Jesidische Opfer des IS-Terrors
Es ist Zeit zu handeln!

Hunderte verschleppte jesidische Frauen und Kinder werden weiter in den Händen der Dschihadisten des "Islamischen Staats" vermutet. Nach Berichten über ein Massaker wächst die Wut der Jesiden auf die irakische Regierung, der sie Untätigkeit vorwerfen. Einzelheiten von Judit Neurink

Nach mehr als anderthalb Jahren in den Händen der Terrormiliz "Islamischer Staat" (IS) konnten jüngst immerhin 21 irakische Jesiden, zumeist Kinder, zu ihren Familien in Iraks Kurdengebieten zurückzukehren. Nur wenigen war die Flucht aus dem Dorf Baghus gelungen, der letzten verbliebenen IS-Bastion.

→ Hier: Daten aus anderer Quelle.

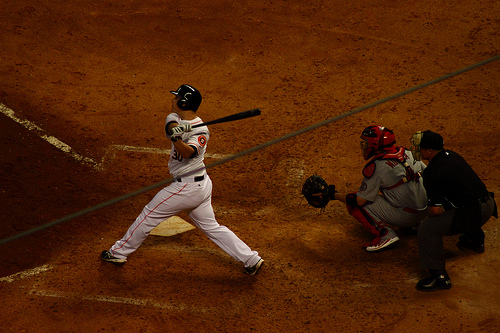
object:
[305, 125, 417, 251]
catcher's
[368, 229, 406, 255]
shoe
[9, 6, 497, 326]
ground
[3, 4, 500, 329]
picture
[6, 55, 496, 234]
wire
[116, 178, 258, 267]
uniform pants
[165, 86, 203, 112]
helmet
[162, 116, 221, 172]
t shirt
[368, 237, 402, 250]
sole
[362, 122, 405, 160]
helmet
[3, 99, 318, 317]
lines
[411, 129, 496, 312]
umpire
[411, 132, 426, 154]
mask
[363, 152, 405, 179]
chest guard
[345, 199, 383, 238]
shin pads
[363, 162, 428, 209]
shirt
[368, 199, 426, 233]
pants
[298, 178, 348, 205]
glove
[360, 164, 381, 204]
sleeve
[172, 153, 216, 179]
batters waist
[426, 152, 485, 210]
t shirt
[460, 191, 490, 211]
belt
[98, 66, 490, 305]
baseball club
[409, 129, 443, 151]
hat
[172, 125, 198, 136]
glove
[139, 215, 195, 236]
home plate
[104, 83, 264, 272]
man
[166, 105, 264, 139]
baseball bat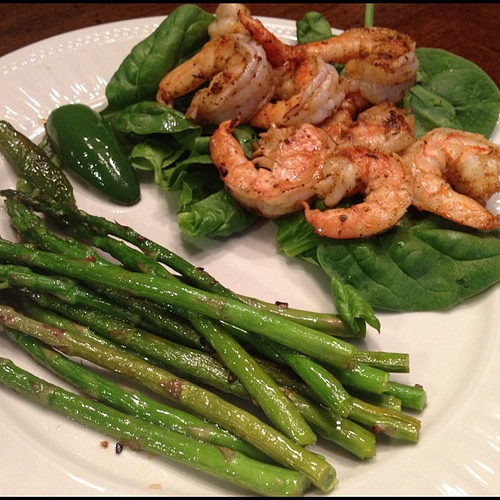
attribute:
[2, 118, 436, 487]
asparagus — roasted, baked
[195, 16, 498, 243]
shrimp — succulent, pink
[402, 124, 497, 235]
shrimp — pink, succulent, cooked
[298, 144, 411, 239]
shrimp — pink, cooked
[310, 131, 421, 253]
shrimp — pink, succulent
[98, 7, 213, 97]
leaf — green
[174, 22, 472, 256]
shrimp — fried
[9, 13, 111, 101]
plate — white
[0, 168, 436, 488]
asparagus — roasted, stacked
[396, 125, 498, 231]
shrimp — jumbo, sauteed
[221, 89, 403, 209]
shrimp — pink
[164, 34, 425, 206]
shrimp — sauteed, jumbo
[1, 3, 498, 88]
surface — wooden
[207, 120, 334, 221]
shrimp — cooked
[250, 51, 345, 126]
shrimp — cooked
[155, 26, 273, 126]
shrimp — cooked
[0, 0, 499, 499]
plate — round, white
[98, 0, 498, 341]
spinach — raw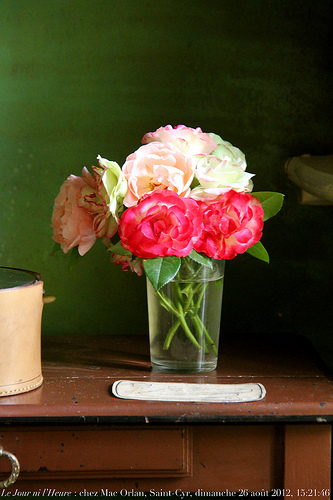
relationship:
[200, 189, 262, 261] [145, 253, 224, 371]
flower in cup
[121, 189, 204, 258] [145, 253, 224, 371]
flower in cup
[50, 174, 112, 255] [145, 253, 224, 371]
flower in cup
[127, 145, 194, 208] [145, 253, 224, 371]
flower in cup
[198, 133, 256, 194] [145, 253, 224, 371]
flower in cup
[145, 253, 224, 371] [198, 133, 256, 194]
cup holding flower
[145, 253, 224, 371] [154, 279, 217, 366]
cup holding water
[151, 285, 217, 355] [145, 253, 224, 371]
stems in vase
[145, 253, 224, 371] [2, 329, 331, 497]
cup on top of desk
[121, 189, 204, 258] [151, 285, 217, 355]
flower has stems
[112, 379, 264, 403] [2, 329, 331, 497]
dish on top of desk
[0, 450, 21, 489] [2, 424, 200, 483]
handle on front of drawer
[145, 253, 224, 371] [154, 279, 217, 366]
cup has water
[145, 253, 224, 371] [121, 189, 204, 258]
cup has flower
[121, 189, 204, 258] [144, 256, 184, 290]
flower has leaf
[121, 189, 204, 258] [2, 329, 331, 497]
flower on table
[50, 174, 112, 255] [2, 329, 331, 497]
flower on desk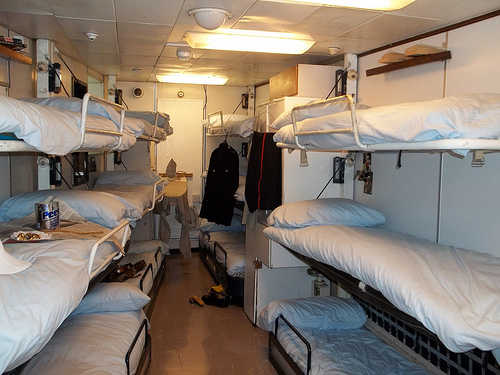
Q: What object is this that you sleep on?
A: Bed.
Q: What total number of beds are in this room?
A: 12.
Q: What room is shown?
A: Bedroom.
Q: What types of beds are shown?
A: Bunks.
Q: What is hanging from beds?
A: Uniforms.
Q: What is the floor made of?
A: Tile.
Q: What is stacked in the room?
A: Bunks.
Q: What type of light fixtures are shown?
A: Overhead lamps.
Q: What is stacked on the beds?
A: Pillows.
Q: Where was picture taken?
A: On ship.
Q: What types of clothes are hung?
A: Uniforms.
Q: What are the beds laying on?
A: Boards.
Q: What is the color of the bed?
A: White.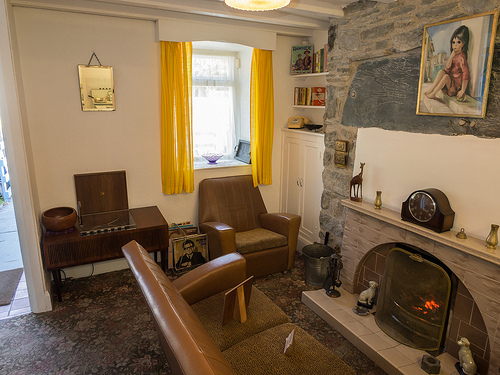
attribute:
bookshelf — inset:
[287, 32, 327, 132]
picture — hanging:
[415, 16, 495, 118]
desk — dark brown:
[53, 197, 207, 265]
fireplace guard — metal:
[372, 247, 453, 345]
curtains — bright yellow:
[243, 54, 296, 158]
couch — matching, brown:
[122, 239, 362, 373]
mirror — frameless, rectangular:
[75, 51, 120, 111]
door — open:
[0, 187, 40, 264]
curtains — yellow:
[159, 42, 276, 195]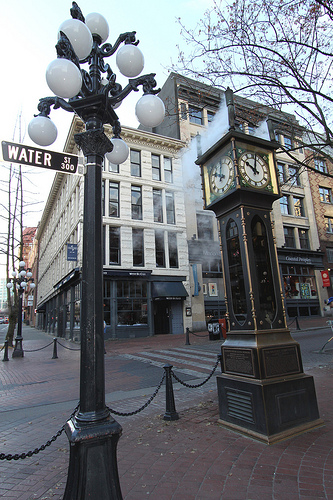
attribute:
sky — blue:
[0, 0, 332, 75]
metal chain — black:
[107, 380, 178, 424]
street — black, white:
[3, 324, 332, 419]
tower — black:
[209, 112, 284, 261]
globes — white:
[21, 5, 170, 177]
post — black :
[161, 363, 178, 421]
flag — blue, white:
[65, 241, 80, 260]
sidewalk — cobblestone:
[136, 425, 278, 481]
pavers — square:
[49, 215, 72, 233]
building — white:
[33, 113, 192, 341]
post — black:
[57, 128, 133, 497]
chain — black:
[112, 358, 255, 406]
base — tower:
[208, 367, 317, 449]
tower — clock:
[194, 86, 326, 446]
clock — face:
[238, 150, 270, 189]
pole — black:
[59, 87, 133, 499]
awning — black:
[142, 281, 189, 302]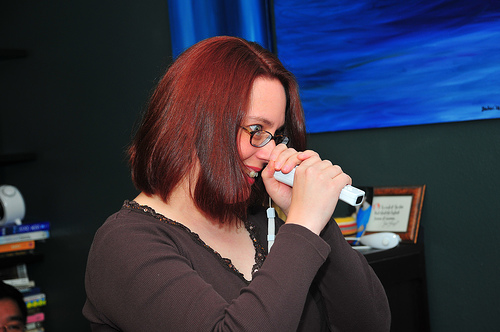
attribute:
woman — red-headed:
[75, 28, 398, 330]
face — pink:
[212, 73, 292, 212]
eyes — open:
[245, 122, 266, 138]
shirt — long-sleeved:
[85, 175, 391, 330]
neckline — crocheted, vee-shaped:
[118, 188, 271, 284]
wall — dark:
[4, 5, 495, 330]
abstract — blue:
[165, 3, 497, 161]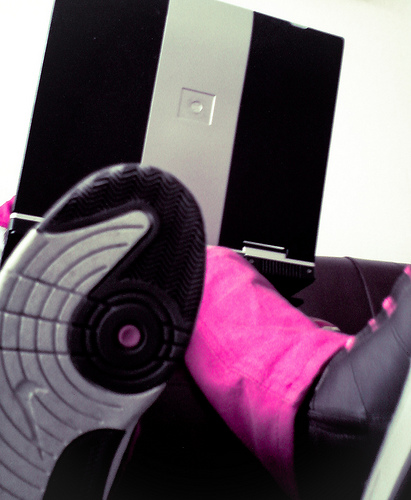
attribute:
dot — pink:
[117, 324, 141, 348]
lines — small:
[0, 466, 45, 498]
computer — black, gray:
[83, 17, 328, 253]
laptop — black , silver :
[0, 1, 344, 296]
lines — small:
[55, 224, 147, 265]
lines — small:
[15, 260, 56, 459]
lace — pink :
[402, 266, 409, 277]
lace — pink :
[343, 333, 358, 354]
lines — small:
[4, 269, 92, 366]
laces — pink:
[341, 294, 398, 353]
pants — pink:
[185, 247, 351, 498]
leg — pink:
[179, 240, 363, 498]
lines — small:
[2, 219, 142, 494]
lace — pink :
[382, 294, 393, 311]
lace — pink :
[357, 284, 409, 332]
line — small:
[37, 358, 102, 426]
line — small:
[6, 276, 46, 316]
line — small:
[72, 256, 105, 291]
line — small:
[21, 262, 69, 302]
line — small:
[6, 297, 81, 344]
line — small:
[13, 334, 92, 373]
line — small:
[101, 289, 178, 339]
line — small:
[73, 304, 177, 361]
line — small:
[73, 339, 172, 380]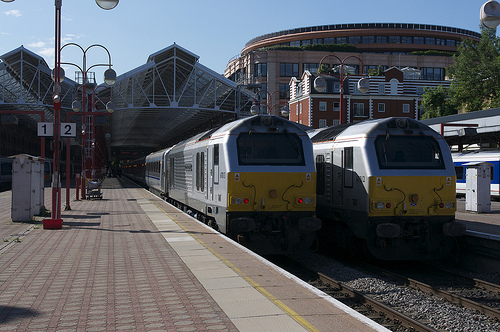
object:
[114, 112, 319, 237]
train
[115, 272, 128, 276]
brick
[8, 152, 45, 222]
box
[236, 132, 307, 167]
windshield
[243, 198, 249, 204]
ligh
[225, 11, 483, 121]
building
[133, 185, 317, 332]
line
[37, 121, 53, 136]
sign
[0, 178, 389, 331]
walkway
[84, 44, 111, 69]
pole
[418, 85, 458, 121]
tree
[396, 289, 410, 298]
rock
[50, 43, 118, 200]
lamp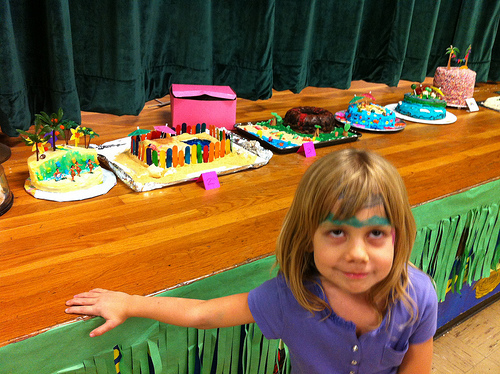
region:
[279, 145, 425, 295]
Child's face smirking to the camera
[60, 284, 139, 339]
Child hands on the stage near the edge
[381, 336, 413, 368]
Pocket on the purple T-shirt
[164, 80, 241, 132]
Pink box on the stage near the cake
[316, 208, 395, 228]
Green face paint on the forehead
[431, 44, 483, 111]
Red cake on the far end next to the blue cake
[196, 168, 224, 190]
Small pink note near the cake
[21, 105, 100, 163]
Cake tree design on top of the cake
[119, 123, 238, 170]
Small fence cake design on top the cake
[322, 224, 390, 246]
Child's eyes looking upward of the camera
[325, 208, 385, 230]
blue paint on a face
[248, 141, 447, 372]
a girl wearing a purple shirt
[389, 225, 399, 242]
pink paint on a face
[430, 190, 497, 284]
green fringe on a table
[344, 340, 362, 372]
small white buttons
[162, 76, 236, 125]
a pink boy on the table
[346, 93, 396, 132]
a blue cake with colorful sprinkles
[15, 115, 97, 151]
plastic trees on top of a cake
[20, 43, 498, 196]
a table full of colorful cakes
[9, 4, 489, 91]
a blue velvet curtain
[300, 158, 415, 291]
a little girl with paint on her face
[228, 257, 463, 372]
a child wearing a purple shirt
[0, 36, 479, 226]
a display of cakes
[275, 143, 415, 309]
a girl with blonde hair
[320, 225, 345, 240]
a person's right eye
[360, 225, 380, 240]
a person's left eye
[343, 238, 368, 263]
a person's nose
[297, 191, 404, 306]
a smiling little girl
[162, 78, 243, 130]
a pink cardboard box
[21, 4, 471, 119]
a dark green stage curtain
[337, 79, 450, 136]
two cakes on the table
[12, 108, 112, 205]
beach scene on the cake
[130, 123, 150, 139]
umbrella on the cake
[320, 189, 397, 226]
paint on the forehead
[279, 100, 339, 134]
cake shaped like a volcano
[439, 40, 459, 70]
palm tree on the cake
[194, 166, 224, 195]
place cards on the table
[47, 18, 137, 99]
green curtain behind the cakes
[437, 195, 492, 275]
paper grass on the table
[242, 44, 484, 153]
beach themed cakes on the table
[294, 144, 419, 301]
A little girl with paint on her face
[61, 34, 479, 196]
Cakes decorated on a table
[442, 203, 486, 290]
Green paper that looks like grass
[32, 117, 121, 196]
This is a yellow cake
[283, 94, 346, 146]
A chocolate bundt cake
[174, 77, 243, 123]
A pink cardboard cake box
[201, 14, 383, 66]
A heavy green curtain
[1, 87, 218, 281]
This is a stage at a school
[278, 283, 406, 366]
The girls shirt is purple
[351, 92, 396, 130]
A cake frosted with blue frosting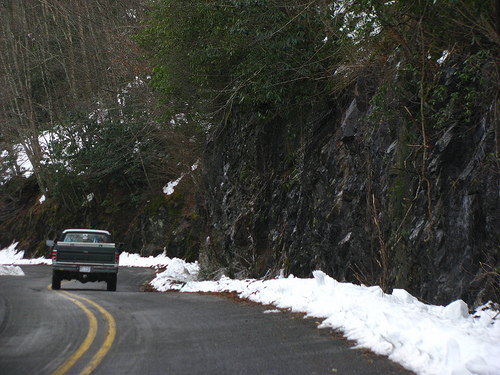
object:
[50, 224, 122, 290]
truck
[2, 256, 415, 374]
road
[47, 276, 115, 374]
lines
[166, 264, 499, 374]
cumpls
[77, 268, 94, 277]
license plate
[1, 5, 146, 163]
trees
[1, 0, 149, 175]
leaves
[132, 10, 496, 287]
trees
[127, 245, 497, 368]
sides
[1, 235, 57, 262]
snow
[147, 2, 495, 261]
leaves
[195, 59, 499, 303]
rocks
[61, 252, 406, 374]
right road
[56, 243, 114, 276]
space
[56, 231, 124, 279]
back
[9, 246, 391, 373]
snowing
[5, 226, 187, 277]
downhill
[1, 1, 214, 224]
cliff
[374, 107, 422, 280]
vines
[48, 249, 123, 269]
braking lights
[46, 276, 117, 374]
yellow line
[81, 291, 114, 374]
yellow line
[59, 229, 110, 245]
windshield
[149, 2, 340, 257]
tree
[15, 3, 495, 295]
hillside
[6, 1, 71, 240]
left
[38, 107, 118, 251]
trees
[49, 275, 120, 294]
tires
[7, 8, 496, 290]
forest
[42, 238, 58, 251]
mirror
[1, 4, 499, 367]
picture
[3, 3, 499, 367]
daytime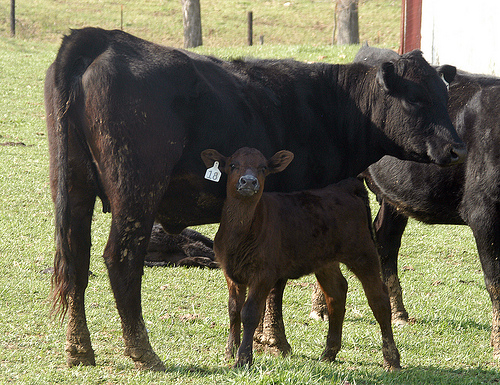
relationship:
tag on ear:
[202, 158, 226, 186] [202, 147, 227, 178]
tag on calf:
[202, 158, 226, 186] [196, 142, 415, 371]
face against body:
[380, 47, 470, 168] [350, 31, 499, 362]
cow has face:
[46, 21, 470, 371] [380, 47, 470, 168]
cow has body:
[342, 37, 500, 365] [350, 31, 499, 362]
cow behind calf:
[46, 21, 470, 371] [196, 142, 415, 371]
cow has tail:
[46, 21, 470, 371] [44, 21, 98, 327]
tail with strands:
[44, 21, 98, 327] [44, 210, 80, 321]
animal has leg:
[43, 22, 465, 373] [101, 170, 176, 372]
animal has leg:
[43, 22, 465, 373] [43, 85, 104, 378]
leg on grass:
[101, 170, 176, 372] [5, 0, 500, 379]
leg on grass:
[43, 85, 104, 378] [5, 0, 500, 379]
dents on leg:
[112, 210, 150, 273] [101, 170, 176, 372]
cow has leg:
[46, 21, 470, 371] [101, 170, 176, 372]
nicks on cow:
[113, 210, 148, 271] [46, 21, 470, 371]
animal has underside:
[342, 37, 500, 365] [366, 148, 469, 239]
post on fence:
[245, 5, 259, 51] [5, 2, 420, 49]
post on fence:
[6, 0, 23, 41] [5, 2, 420, 49]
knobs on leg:
[113, 209, 156, 270] [101, 170, 176, 372]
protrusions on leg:
[125, 103, 174, 221] [101, 170, 176, 372]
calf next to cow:
[196, 142, 415, 371] [46, 21, 470, 371]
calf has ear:
[196, 142, 415, 371] [202, 147, 227, 178]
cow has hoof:
[46, 21, 470, 371] [126, 349, 167, 373]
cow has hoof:
[46, 21, 470, 371] [64, 343, 97, 372]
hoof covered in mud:
[126, 349, 167, 373] [119, 331, 169, 381]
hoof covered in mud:
[64, 343, 97, 372] [64, 319, 98, 372]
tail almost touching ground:
[44, 21, 98, 327] [5, 0, 500, 379]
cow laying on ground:
[146, 219, 230, 275] [5, 0, 500, 379]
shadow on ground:
[155, 305, 500, 381] [5, 0, 500, 379]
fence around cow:
[5, 2, 420, 49] [46, 21, 470, 371]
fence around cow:
[5, 2, 420, 49] [342, 37, 500, 365]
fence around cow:
[5, 2, 420, 49] [146, 219, 230, 275]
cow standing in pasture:
[46, 21, 470, 371] [2, 4, 499, 375]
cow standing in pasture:
[342, 37, 500, 365] [2, 4, 499, 375]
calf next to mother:
[196, 142, 415, 371] [46, 21, 470, 371]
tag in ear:
[202, 158, 226, 186] [202, 147, 227, 178]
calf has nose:
[196, 142, 415, 371] [234, 167, 262, 201]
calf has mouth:
[196, 142, 415, 371] [238, 183, 261, 194]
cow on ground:
[146, 219, 230, 275] [5, 0, 500, 379]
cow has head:
[46, 21, 470, 371] [380, 47, 470, 168]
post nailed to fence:
[245, 5, 259, 51] [5, 2, 420, 49]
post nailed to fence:
[6, 0, 23, 41] [5, 2, 420, 49]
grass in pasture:
[5, 0, 500, 379] [2, 4, 499, 375]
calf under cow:
[196, 142, 415, 371] [46, 21, 470, 371]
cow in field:
[46, 21, 470, 371] [7, 3, 493, 378]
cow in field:
[342, 37, 500, 365] [7, 3, 493, 378]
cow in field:
[201, 131, 411, 373] [7, 3, 493, 378]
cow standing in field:
[201, 131, 411, 373] [7, 3, 493, 378]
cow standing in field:
[342, 37, 500, 365] [7, 3, 493, 378]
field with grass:
[7, 3, 493, 378] [5, 0, 500, 379]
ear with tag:
[202, 147, 227, 178] [202, 158, 226, 186]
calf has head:
[196, 142, 415, 371] [196, 144, 297, 209]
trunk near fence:
[335, 0, 363, 46] [5, 2, 420, 49]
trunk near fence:
[182, 2, 208, 50] [5, 2, 420, 49]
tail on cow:
[44, 21, 98, 327] [46, 21, 470, 371]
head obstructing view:
[371, 46, 466, 169] [6, 0, 497, 377]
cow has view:
[342, 37, 500, 365] [6, 0, 497, 377]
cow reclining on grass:
[146, 219, 230, 275] [5, 0, 500, 379]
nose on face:
[234, 167, 262, 201] [221, 142, 273, 200]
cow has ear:
[201, 131, 411, 373] [202, 147, 227, 178]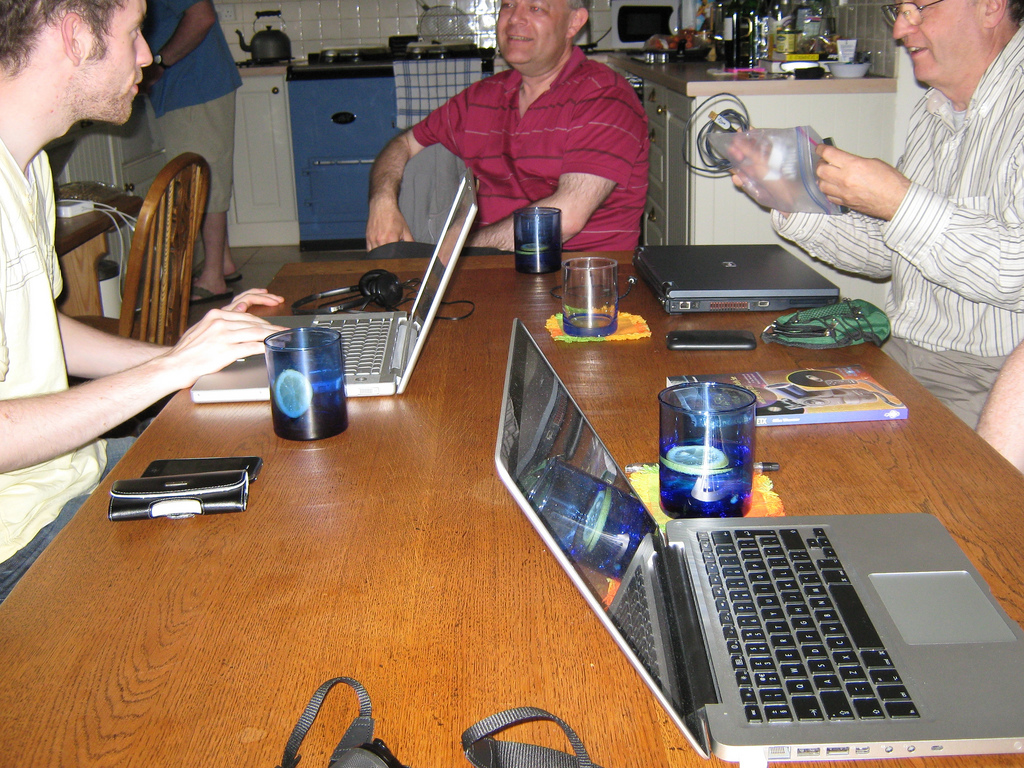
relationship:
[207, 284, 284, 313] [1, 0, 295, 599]
hand on man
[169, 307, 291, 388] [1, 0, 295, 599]
hand on man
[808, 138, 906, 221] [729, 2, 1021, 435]
hand on man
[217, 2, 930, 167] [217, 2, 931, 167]
wall on wall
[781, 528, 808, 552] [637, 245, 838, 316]
key on laptop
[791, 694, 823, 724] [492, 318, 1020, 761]
key on laptop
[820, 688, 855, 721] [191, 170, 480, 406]
key on laptop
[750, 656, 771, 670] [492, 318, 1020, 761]
key on laptop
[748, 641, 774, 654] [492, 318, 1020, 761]
key on laptop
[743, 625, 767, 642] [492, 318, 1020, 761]
key on laptop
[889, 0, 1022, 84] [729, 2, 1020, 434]
head of man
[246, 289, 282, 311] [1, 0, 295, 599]
finger of man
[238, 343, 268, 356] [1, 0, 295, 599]
finger of man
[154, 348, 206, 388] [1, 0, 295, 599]
wrist of man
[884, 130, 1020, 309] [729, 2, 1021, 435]
arm of man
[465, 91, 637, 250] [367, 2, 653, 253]
arm of man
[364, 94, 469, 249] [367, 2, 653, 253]
arm of man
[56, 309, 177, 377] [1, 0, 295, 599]
arm of man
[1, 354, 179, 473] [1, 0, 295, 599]
arm of man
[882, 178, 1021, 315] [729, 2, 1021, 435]
sleeve of man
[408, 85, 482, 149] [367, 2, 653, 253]
sleeve of man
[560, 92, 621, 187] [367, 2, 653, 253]
sleeve of man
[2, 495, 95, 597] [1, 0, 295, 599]
pants of man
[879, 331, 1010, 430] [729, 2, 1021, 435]
pants of man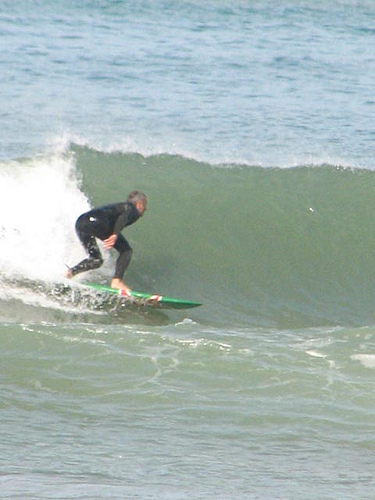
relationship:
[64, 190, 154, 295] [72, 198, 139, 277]
surfer wearing wetsuit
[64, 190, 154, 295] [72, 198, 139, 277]
surfer in wetsuit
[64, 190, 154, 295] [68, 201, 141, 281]
surfer in clothing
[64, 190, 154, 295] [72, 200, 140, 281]
surfer wearing clothing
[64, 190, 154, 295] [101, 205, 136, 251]
surfer's arm lowered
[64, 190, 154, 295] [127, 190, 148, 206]
surfer has grey hair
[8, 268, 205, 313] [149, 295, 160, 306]
surfboard marked red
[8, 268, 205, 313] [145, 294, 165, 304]
surfboard marked white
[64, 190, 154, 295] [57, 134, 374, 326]
surfer riding wave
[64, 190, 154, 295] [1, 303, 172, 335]
surfer casting shadow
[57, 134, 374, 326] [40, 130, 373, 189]
wave rising high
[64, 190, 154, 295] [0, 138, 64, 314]
surfer splashing water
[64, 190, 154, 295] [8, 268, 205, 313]
man on surfboard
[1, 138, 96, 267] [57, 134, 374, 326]
foam in wave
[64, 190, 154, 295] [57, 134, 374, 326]
surfer riding waves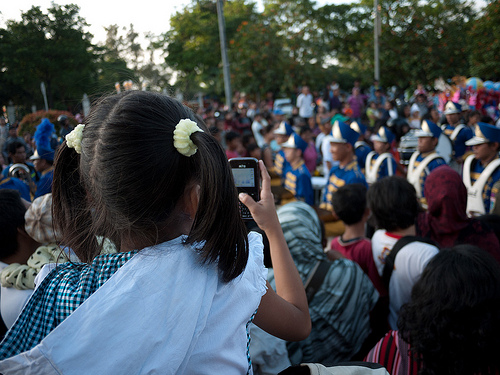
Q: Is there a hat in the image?
A: Yes, there is a hat.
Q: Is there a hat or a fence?
A: Yes, there is a hat.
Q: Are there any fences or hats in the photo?
A: Yes, there is a hat.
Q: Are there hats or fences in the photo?
A: Yes, there is a hat.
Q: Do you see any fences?
A: No, there are no fences.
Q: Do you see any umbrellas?
A: No, there are no umbrellas.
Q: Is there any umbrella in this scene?
A: No, there are no umbrellas.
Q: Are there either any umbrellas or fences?
A: No, there are no umbrellas or fences.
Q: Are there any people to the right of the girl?
A: Yes, there are people to the right of the girl.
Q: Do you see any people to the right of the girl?
A: Yes, there are people to the right of the girl.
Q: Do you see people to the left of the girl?
A: No, the people are to the right of the girl.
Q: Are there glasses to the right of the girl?
A: No, there are people to the right of the girl.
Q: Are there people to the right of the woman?
A: Yes, there are people to the right of the woman.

Mehr als 6.000 Angehörige der religiösen Minderheit hatte der IS 2014 verschleppt - um aus den Frauen Sexsklavinnen und aus den Männern Kämpfer zu machen. 3.000 der verschleppten Frauen, Kinder und Männer werden bis heute vermisst. Die genaue Zahl der Jesiden, die aus Baghus entkommen konnten, ist unbekannt. Vermutlich ist es kaum ein Dutzend.

Eine von ihnen ist Suaad Daoud. Die 21-Jährige konnte im vergangenen Monat aus der syrischen Enklave und der IS-Familie fliehen, der sie zu dienen hatte. Nun ist sie zurück bei ihren Verwandten in einem jesidischen Lager in Kurdistan. Die erlebten Gräuel scheint sie relativ gut überstanden zu haben.

Sie weiß, dass viele Frauen und Kinder auch nach ihrer Flucht aus Baghus in IS-Familien leben und sich nicht melden. "Sie haben Angst", sagt Suaad. Als sie das Dorf verließ, widersetzte sie sich ihren Peinigern und gab den syrisch-kurdischen SDF-Truppen ihren jesidischen Namen preis. "Die IS-Kämpfer hatten uns gesagt, dass sie uns töten, wenn wir das tun", erzählt sie.

Dann berichtet sie von der Lebensmittelknappheit in Baghus nach der wochenlangen Belagerung durch die SDF-Koalition. Und noch immer seien jesidische Frauen mit IS-Kämpfern in der Stadt. "Um für sie zu kochen. Manche von ihnen wurden verheiratet", sagt sie und deutet damit – wie die meisten Rückkehrer – an, dass die Frauen auch für Sex festgehalten werden.

Nobelpreisträgerin Murad fordert Untersuchungen

Gestützt werden Suaads Erzählungen von Mirza Dinnayi, einer lautstarken Stimme der Jesiden in Europa. "Immer schon hat der IS Jesiden an die Front gebracht", meint der jesidische Aktivist, der sich derzeit in Europa aufhält. Er erwähnt Berichte, wonach über Freilassungen verhandelt werde, bevor es zur finalen Schlacht komme. "Aber wie soll man glauben, dass sie jemals Wort halten?"

Der jesidische Menschenrechtler Mirza Dinnayi; Foto: DW
Fordert die Zentralregierung in Bagdad auf, endlich Licht in das Dunkel des IS-Terrors zu bringen und eine Untersuchung nach den vermissten jesidischen Angehörigen einzuleiten: Der Menschenrechtler Mirza Dinnayi geht davon aus, dass mindestens tausend vermisste Jesiden getötet wurden. Zudem starben viele junge Männer, die in den Kampf geschickt wurden, an der Front. Hunderte Frauen und Kinder aber, vermutet Dinnayi, leben noch immer versteckt in arabischen Familien in sunnitischen Regionen des Iraks, Syriens oder in Vertriebenenlagern.

Drastisch bestätigt werden diese Zweifel von Berichten über die Enthauptung von 50 Jesidinnen und Videos, die Frauenleichen in den kürzlich befreiten Teilen von Baghus zeigen. Dinnayi zufolge gebe es glaubhafte Quellen mit IS-Verbindungen, wonach Führer der Terrormiliz die Hinrichtungen anordneten, um zu verhindern, dass befreite Frauen Informationen preisgeben könnten, aber auch, um die Botschaft zu senden: "Ihr tötet unsere Leute, also töten wir die, die ihr befreien wollt."

Dinnayi will das Europäische Parlament dazu bewegen, die getöteten Frauenleichen auf den Bildern identifizieren zu lassen. Zugleich drängt die Friedensnobelpreisträgerin und jesidische Aktivistin Nadia Murad die irakische Regierung, den Fall zu untersuchen.